[Opening Excerpted records section]

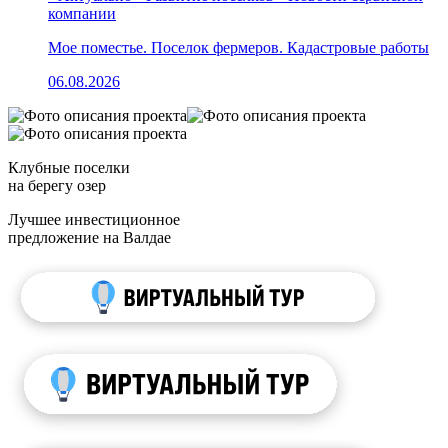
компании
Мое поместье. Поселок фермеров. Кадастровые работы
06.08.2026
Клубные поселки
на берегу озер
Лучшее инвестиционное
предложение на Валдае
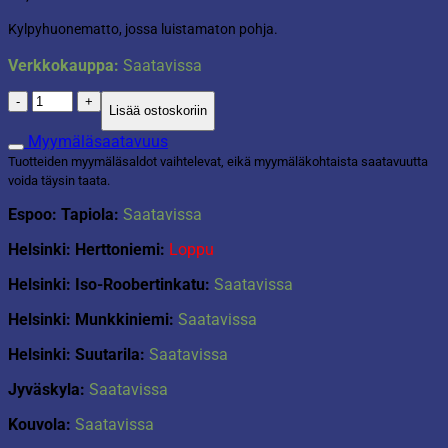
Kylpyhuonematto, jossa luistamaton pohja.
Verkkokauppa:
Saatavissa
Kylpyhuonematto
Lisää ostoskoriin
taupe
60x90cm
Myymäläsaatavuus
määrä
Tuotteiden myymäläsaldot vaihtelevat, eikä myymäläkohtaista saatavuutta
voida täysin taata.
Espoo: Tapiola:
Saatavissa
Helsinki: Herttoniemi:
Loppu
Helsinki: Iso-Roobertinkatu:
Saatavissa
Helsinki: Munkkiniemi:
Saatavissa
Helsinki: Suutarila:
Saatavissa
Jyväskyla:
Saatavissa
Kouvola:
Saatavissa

[Closing Excerpted records section]

• Instructions for the task:
Return every line of the listing above word for word, leaving out the pictures.

• Exercise response:
компании
Мое поместье. Поселок фермеров. Кадастровые работы
06.08.2026
Клубные поселки
на берегу озер
Лучшее инвестиционное
предложение на Валдае
Kylpyhuonematto, jossa luistamaton pohja.
Verkkokauppa:
Saatavissa
Kylpyhuonematto
Lisää ostoskoriin
taupe
60x90cm
Myymäläsaatavuus
määrä
Tuotteiden myymäläsaldot vaihtelevat, eikä myymäläkohtaista saatavuutta
voida täysin taata.
Espoo: Tapiola:
Saatavissa
Helsinki: Herttoniemi:
Loppu
Helsinki: Iso-Roobertinkatu:
Saatavissa
Helsinki: Munkkiniemi:
Saatavissa
Helsinki: Suutarila:
Saatavissa
Jyväskyla:
Saatavissa
Kouvola:
Saatavissa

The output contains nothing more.